=== Section Start ===

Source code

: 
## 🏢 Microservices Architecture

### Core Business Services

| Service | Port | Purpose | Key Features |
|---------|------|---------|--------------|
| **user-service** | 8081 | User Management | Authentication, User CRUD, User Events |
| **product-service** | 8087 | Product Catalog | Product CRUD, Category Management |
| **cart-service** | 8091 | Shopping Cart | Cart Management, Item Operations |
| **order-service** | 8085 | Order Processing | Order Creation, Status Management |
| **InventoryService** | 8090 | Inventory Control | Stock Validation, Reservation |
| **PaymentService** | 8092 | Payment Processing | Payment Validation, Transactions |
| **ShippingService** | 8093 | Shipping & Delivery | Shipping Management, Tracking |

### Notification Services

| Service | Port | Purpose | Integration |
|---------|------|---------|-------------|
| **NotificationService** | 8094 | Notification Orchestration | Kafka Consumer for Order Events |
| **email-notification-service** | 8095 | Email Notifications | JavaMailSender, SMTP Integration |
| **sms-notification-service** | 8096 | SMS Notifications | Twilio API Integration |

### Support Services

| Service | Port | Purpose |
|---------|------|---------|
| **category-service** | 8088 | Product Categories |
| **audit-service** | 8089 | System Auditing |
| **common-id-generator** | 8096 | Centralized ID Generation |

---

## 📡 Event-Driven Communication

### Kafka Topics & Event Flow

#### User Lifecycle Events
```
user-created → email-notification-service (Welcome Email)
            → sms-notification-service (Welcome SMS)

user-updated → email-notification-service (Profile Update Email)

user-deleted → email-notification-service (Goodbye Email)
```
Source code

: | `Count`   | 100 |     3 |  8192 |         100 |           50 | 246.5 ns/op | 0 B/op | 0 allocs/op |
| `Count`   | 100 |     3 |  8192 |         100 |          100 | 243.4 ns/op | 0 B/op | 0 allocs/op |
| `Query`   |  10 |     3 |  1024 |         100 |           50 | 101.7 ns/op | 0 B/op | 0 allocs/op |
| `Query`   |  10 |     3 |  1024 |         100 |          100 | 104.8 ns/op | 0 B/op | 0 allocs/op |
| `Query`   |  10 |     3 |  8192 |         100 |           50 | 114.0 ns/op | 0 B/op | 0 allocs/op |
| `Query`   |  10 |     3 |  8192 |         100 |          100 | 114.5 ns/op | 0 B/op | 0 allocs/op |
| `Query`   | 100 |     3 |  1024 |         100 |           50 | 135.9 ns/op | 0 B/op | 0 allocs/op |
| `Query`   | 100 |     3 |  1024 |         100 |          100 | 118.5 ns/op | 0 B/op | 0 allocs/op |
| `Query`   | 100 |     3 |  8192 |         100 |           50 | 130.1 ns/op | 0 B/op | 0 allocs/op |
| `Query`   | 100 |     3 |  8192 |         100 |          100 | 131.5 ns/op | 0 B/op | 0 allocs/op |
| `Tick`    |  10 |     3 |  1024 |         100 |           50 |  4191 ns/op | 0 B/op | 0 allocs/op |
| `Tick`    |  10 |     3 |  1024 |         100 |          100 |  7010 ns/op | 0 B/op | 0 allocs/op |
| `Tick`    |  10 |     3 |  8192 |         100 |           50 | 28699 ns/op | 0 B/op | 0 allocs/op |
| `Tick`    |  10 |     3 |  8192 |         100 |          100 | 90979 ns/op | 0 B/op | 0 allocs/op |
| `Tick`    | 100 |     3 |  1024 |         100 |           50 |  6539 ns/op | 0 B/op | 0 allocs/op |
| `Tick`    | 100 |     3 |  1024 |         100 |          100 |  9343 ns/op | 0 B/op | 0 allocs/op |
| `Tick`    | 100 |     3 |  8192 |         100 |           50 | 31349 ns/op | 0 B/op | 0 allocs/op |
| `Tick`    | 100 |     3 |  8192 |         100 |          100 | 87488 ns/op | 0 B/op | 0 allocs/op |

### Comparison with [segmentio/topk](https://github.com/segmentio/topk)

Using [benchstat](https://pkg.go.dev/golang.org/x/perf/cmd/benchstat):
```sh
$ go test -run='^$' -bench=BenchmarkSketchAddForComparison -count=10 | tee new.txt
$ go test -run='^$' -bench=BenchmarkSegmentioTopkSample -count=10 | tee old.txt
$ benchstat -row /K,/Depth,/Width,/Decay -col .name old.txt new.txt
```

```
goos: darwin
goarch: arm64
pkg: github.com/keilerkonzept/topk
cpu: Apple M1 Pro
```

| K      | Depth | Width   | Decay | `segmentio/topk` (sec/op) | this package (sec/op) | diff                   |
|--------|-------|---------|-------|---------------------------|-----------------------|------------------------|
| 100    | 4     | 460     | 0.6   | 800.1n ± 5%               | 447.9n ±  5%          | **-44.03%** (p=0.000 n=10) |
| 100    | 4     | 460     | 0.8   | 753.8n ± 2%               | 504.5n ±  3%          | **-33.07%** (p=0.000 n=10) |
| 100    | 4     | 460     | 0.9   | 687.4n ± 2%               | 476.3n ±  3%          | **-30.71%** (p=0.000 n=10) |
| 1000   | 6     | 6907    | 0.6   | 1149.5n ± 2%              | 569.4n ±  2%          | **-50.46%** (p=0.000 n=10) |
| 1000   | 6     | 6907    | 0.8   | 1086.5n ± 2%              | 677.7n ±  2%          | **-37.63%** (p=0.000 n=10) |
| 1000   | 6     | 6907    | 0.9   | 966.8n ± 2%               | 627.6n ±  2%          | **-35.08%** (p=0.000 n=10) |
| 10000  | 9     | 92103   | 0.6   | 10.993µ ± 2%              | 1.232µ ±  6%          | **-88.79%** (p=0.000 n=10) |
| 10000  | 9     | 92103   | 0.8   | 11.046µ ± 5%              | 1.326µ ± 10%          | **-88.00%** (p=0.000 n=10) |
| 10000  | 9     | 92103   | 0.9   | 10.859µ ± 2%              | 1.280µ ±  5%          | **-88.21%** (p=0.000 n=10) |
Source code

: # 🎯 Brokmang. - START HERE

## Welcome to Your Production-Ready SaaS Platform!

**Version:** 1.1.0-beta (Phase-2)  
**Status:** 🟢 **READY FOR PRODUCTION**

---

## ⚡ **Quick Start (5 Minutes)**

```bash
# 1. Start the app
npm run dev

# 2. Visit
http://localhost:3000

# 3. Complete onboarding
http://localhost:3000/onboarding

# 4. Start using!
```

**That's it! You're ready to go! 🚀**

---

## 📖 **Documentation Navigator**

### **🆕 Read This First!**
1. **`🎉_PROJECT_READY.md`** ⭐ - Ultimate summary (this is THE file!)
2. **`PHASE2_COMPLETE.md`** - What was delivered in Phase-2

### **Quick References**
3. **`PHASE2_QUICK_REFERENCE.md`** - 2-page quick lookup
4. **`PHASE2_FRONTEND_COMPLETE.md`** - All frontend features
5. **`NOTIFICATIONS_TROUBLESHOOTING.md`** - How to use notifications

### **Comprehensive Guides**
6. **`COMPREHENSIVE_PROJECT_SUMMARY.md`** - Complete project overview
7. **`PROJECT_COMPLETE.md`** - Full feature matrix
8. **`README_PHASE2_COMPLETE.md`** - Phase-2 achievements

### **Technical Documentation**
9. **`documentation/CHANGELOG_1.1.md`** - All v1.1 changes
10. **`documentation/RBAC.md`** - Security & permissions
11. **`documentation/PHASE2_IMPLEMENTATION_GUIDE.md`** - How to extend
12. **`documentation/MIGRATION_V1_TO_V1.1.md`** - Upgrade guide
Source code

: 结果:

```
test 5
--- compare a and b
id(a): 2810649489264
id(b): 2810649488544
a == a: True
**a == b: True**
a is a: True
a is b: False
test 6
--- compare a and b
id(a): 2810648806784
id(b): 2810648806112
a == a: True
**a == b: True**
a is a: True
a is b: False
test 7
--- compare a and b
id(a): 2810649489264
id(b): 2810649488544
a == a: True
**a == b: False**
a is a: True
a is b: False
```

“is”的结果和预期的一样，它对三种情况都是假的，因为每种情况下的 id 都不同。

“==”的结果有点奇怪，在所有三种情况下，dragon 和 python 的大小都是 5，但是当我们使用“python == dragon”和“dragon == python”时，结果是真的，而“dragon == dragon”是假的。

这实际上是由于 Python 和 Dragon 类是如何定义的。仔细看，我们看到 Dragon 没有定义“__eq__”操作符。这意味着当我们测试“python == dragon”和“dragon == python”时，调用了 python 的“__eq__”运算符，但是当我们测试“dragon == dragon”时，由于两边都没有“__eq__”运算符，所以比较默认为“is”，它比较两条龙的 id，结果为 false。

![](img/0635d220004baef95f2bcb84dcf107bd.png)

=== Section End ===

• Task statement: Filter by the word "CRUD": copy every line of the data that holds it.

• Task output:
| **user-service** | 8081 | User Management | Authentication, User CRUD, User Events |
| **product-service** | 8087 | Product Catalog | Product CRUD, Category Management |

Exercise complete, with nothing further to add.